The City Council voted in early July to add a proposal to the November citywide ballot that would legalize a small number of dispensaries subject to certain regulations. Most council members were careful to stress that they oppose the idea, but voters forced them to act.
Roughly 6,000 registered voters signed a petition to end the city’s long-standing ban on medical cannabis shops, more than enough to guarantee the question would make the ballot with or without council support. Officials had just two choices: pass the proposal themselves or put it before voters in the fall.
San Bernardino is in a tricky spot when it comes to marijuana regulation. Crime rates are high, the economy is sputtering, and local politics are deeply divided. That mix of factors has left city leaders loathe to enact reforms and cannabis advocates with few options aside from a public referendum.

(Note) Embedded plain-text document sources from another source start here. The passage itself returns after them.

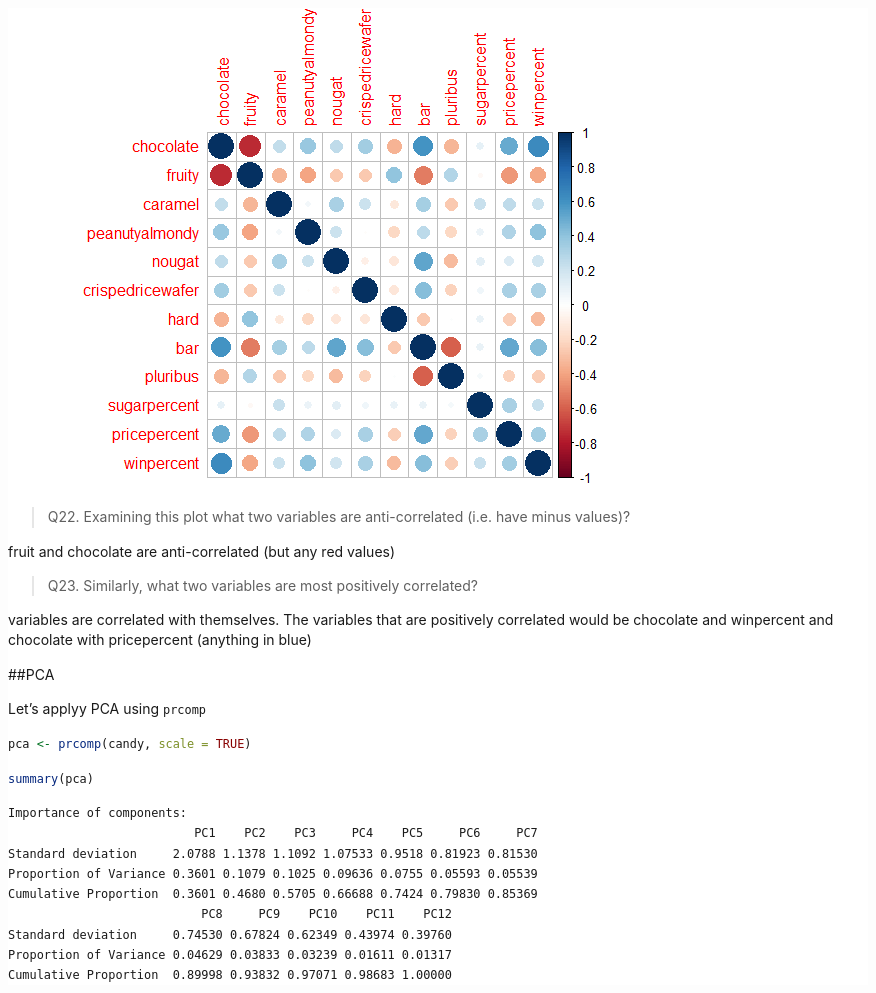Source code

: ![](class09_files/figure-commonmark/unnamed-chunk-35-1.png)

> Q22. Examining this plot what two variables are anti-correlated
> (i.e. have minus values)?

fruit and chocolate are anti-correlated (but any red values)

> Q23. Similarly, what two variables are most positively correlated?

variables are correlated with themselves. The variables that are
positively correlated would be chocolate and winpercent and chocolate
with pricepercent (anything in blue)

\##PCA

Let’s applyy PCA using `prcomp`

``` r
pca <- prcomp(candy, scale = TRUE)
```

``` r
summary(pca)
```

    Importance of components:
                              PC1    PC2    PC3     PC4    PC5     PC6     PC7
    Standard deviation     2.0788 1.1378 1.1092 1.07533 0.9518 0.81923 0.81530
    Proportion of Variance 0.3601 0.1079 0.1025 0.09636 0.0755 0.05593 0.05539
    Cumulative Proportion  0.3601 0.4680 0.5705 0.66688 0.7424 0.79830 0.85369
                               PC8     PC9    PC10    PC11    PC12
    Standard deviation     0.74530 0.67824 0.62349 0.43974 0.39760
    Proportion of Variance 0.04629 0.03833 0.03239 0.01611 0.01317
    Cumulative Proportion  0.89998 0.93832 0.97071 0.98683 1.00000

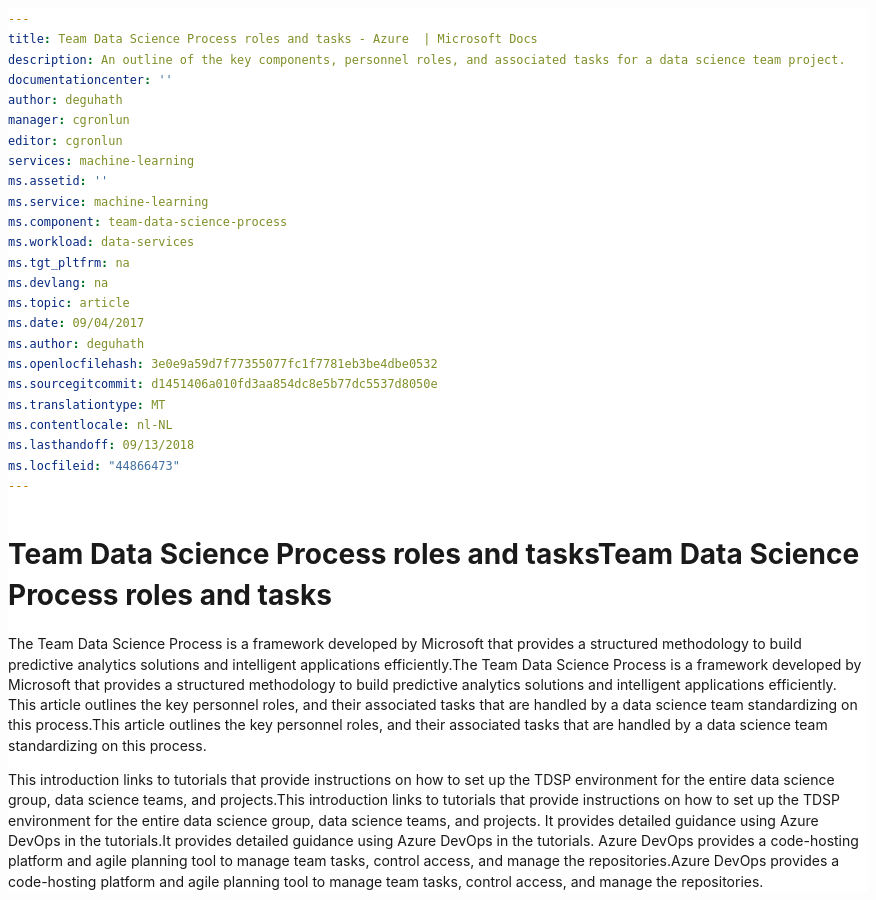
 ```yaml
---
title: Team Data Science Process roles and tasks - Azure  | Microsoft Docs
description: An outline of the key components, personnel roles, and associated tasks for a data science team project.
documentationcenter: ''
author: deguhath
manager: cgronlun
editor: cgronlun
services: machine-learning
ms.assetid: ''
ms.service: machine-learning
ms.component: team-data-science-process
ms.workload: data-services
ms.tgt_pltfrm: na
ms.devlang: na
ms.topic: article
ms.date: 09/04/2017
ms.author: deguhath
ms.openlocfilehash: 3e0e9a59d7f77355077fc1f7781eb3be4dbe0532
ms.sourcegitcommit: d1451406a010fd3aa854dc8e5b77dc5537d8050e
ms.translationtype: MT
ms.contentlocale: nl-NL
ms.lasthandoff: 09/13/2018
ms.locfileid: "44866473"
---
```

# <a name="team-data-science-process-roles-and-tasks"></a><span data-ttu-id="0453e-103">Team Data Science Process roles and tasks</span><span class="sxs-lookup"><span data-stu-id="0453e-103">Team Data Science Process roles and tasks</span></span>

<span data-ttu-id="0453e-104">The Team Data Science Process is a framework developed by Microsoft that provides a structured methodology to build predictive analytics solutions and intelligent applications efficiently.</span><span class="sxs-lookup"><span data-stu-id="0453e-104">The Team Data Science Process is a framework developed by Microsoft that provides a structured methodology to build predictive analytics solutions and intelligent applications efficiently.</span></span> <span data-ttu-id="0453e-105">This article outlines the key personnel roles, and their associated tasks that are handled by a data science team standardizing on this process.</span><span class="sxs-lookup"><span data-stu-id="0453e-105">This article outlines the key personnel roles, and their associated tasks that are handled by a data science team standardizing on this process.</span></span> 

<span data-ttu-id="0453e-106">This introduction links to tutorials that provide instructions on how to set up the TDSP environment for the entire data science group, data science teams, and projects.</span><span class="sxs-lookup"><span data-stu-id="0453e-106">This introduction links to tutorials that provide instructions on how to set up the TDSP environment for the entire data science group, data science teams, and projects.</span></span> <span data-ttu-id="0453e-107">It provides detailed guidance using Azure DevOps in the tutorials.</span><span class="sxs-lookup"><span data-stu-id="0453e-107">It provides detailed guidance using Azure DevOps in the tutorials.</span></span> <span data-ttu-id="0453e-108">Azure DevOps provides a code-hosting platform and agile planning tool to manage team tasks, control access, and manage the repositories.</span><span class="sxs-lookup"><span data-stu-id="0453e-108">Azure DevOps provides a code-hosting platform and agile planning tool to manage team tasks, control access, and manage the repositories.</span></span>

Anti-marijuana council members will oppose the measure
Mayor Carey Davis and other anti-pot council members made it clear they won’t let the measure pass without a fight. At a council meeting in early July, Davis argued at length that cannabis leads to increased traffic fatalities (it doesn’t), encourages students to drop out of school (it doesn’t), fuels crime rates (it doesn’t), and poisons the environment (it does, but not much).
“Regulation may not eliminate the black market,” the mayor said, noting that local users already buy marijuana illegally. “It may only create another market to police.”
Davis and fellow opponents aren’t the only ones unhappy with the ballot initiative. Even some reformers say its regulations are ineffective and unworkable.
Some city leaders who oppose the ballot proposal said it smacked of carpetbagging, with “outsiders” staking an interest in what should be a San Bernardino industry. Those officials pointed to the fact that no one from the California Cannabis Coalition, the group behind the initiative, showed up at the council meeting.
Craig Beresh, president of the coalition, said his group didn’t send anyone because the council had no choice but to approve the ballot measure. There was nothing to discuss, Beresh said.
“That was a foregone conclusion,” he said. “The bottom line is we’re happy to help the citizens with an issue of great importance. It’s the democratic process.”
Countermeasure on the ballot
Faced with a public vote that is likely to legalize dispensaries, the council opted to manipulate that process by moving to put their own countermeasure on the ballot. That item would also allow pot shops, but with tighter regulations. If both proposals were to pass, the one with the most votes would take effect.
The council voted 6-1 July 5 to direct the city’s lawyers to draft the alternative measure. They also asked City Manager Mark Scott to hire pollsters to gauge public opinion on medical marijuana businesses. Council members promised they would put their plan on the ballot only if voters say they support the other initiative.